PROVIDED RECORDS:
****************************************

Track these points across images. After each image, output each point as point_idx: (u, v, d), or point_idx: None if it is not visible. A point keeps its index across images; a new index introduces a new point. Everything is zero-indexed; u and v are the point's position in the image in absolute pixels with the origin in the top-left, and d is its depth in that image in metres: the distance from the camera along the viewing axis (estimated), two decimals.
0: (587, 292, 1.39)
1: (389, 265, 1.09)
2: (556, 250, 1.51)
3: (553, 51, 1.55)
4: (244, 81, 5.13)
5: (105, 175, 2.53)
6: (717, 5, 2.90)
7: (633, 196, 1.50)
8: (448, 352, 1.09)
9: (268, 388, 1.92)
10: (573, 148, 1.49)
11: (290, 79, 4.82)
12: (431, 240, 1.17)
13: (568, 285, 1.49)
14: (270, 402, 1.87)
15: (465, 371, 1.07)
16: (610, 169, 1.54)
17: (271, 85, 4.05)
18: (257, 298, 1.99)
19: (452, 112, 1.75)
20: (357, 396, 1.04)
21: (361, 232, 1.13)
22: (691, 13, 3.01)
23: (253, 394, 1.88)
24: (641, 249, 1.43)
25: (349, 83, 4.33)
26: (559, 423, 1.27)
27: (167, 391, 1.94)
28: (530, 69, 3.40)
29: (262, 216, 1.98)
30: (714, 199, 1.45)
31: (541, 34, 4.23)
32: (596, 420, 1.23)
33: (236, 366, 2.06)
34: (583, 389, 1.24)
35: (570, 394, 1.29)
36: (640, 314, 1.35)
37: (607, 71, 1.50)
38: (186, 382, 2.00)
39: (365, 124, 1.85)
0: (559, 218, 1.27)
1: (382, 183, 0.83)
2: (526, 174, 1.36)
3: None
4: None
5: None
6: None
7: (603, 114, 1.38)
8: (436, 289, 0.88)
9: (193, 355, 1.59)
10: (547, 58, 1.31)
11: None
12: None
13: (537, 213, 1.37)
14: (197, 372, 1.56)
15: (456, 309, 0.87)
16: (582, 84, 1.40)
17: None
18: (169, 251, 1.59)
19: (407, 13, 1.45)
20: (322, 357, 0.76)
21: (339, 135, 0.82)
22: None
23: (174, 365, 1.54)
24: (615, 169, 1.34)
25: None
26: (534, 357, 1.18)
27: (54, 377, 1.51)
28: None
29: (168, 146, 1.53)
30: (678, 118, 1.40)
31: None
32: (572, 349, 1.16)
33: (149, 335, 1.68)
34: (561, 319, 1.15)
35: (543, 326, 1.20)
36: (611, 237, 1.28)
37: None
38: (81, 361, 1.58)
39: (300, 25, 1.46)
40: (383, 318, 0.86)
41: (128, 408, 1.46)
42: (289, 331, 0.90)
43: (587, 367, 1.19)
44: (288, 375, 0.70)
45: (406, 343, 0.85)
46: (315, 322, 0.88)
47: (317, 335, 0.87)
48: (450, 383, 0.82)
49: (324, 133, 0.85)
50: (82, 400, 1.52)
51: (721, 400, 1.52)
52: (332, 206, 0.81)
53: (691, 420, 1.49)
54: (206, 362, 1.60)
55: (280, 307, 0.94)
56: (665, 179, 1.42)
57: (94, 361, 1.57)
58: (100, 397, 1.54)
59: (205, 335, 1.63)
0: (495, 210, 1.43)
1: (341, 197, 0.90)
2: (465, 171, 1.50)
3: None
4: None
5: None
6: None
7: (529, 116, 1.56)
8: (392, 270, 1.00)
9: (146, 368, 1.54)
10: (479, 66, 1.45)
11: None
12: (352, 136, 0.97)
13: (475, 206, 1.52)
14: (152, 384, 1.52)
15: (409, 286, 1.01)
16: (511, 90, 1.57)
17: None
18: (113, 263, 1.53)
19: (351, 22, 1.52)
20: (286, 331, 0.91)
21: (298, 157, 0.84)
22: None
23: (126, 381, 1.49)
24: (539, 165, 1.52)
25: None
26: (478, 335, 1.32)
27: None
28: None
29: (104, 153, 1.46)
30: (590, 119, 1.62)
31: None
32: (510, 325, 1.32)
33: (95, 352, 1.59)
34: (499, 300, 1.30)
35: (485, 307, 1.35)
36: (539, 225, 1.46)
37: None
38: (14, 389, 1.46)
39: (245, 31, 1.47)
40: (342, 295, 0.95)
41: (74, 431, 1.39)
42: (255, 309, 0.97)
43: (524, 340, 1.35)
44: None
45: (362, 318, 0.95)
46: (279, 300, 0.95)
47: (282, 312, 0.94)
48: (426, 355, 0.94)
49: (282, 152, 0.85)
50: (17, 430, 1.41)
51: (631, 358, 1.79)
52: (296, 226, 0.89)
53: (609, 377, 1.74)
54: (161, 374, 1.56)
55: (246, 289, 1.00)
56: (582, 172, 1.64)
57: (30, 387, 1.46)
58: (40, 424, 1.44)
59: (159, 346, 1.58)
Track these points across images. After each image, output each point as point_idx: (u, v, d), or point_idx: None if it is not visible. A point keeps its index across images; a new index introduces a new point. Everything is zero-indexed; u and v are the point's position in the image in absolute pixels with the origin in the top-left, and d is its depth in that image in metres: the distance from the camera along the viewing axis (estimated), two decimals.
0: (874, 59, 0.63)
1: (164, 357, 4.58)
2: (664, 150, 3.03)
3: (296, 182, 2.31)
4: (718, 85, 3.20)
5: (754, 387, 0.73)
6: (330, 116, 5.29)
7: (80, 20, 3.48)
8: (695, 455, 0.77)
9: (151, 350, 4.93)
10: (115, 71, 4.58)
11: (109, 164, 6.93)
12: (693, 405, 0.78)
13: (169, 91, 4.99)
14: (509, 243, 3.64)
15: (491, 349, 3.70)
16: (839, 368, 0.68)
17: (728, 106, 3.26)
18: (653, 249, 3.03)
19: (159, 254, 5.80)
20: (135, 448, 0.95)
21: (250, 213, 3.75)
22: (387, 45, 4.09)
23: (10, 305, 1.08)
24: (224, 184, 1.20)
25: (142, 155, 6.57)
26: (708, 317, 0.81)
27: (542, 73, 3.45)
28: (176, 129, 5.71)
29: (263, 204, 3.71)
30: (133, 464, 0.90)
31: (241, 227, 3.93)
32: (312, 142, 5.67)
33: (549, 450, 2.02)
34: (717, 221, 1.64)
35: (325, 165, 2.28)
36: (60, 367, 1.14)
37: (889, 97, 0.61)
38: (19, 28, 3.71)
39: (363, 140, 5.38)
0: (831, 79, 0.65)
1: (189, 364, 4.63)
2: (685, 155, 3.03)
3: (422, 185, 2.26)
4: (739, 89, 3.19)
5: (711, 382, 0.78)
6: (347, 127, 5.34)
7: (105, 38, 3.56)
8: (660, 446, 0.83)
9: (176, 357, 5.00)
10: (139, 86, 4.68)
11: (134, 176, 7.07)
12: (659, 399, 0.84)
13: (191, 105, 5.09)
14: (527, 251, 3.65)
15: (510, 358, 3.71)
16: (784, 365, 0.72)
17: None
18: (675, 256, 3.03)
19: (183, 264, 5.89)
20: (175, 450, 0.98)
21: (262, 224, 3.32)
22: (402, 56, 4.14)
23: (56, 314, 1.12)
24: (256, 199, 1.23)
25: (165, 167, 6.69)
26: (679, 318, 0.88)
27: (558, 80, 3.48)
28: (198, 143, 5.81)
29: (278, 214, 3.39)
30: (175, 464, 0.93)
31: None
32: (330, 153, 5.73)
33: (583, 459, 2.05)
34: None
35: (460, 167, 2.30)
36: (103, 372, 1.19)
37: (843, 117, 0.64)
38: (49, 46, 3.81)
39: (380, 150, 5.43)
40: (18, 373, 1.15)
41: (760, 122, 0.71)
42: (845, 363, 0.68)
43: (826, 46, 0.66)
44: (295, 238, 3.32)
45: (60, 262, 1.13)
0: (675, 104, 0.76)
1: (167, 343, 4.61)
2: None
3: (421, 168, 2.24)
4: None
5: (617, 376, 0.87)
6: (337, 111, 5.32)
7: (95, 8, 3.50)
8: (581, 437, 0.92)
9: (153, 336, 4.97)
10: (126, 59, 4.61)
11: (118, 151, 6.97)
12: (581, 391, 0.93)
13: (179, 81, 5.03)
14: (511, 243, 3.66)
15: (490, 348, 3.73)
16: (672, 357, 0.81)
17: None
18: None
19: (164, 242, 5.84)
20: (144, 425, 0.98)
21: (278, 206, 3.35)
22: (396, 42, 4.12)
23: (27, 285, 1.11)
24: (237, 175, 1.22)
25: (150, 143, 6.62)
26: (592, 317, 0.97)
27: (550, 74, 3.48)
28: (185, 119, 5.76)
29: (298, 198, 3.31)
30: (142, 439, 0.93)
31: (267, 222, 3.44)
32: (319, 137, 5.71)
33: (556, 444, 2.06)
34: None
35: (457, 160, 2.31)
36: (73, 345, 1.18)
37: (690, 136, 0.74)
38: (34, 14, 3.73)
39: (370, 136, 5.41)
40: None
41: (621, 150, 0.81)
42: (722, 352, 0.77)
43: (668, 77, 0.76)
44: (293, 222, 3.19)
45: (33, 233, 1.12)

****************************************

PROBLEM REQUIREMENTS: Starting at the first line of the entries above, please extract each line up to and including the line with "1: (389, 265, 1.09)", unchanged, and add nothing.

RESULT:
Track these points across images. After each image, output each point as point_idx: (u, v, d), or point_idx: None if it is not visible. A point keeps its index across images; a new index introduces a new point. Everything is zero-indexed; u and v are the point's position in the image in absolute pixels with the origin in the top-left, and d is its depth in that image in metres: the distance from the camera along the viewing axis (estimated), two decimals.
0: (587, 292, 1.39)
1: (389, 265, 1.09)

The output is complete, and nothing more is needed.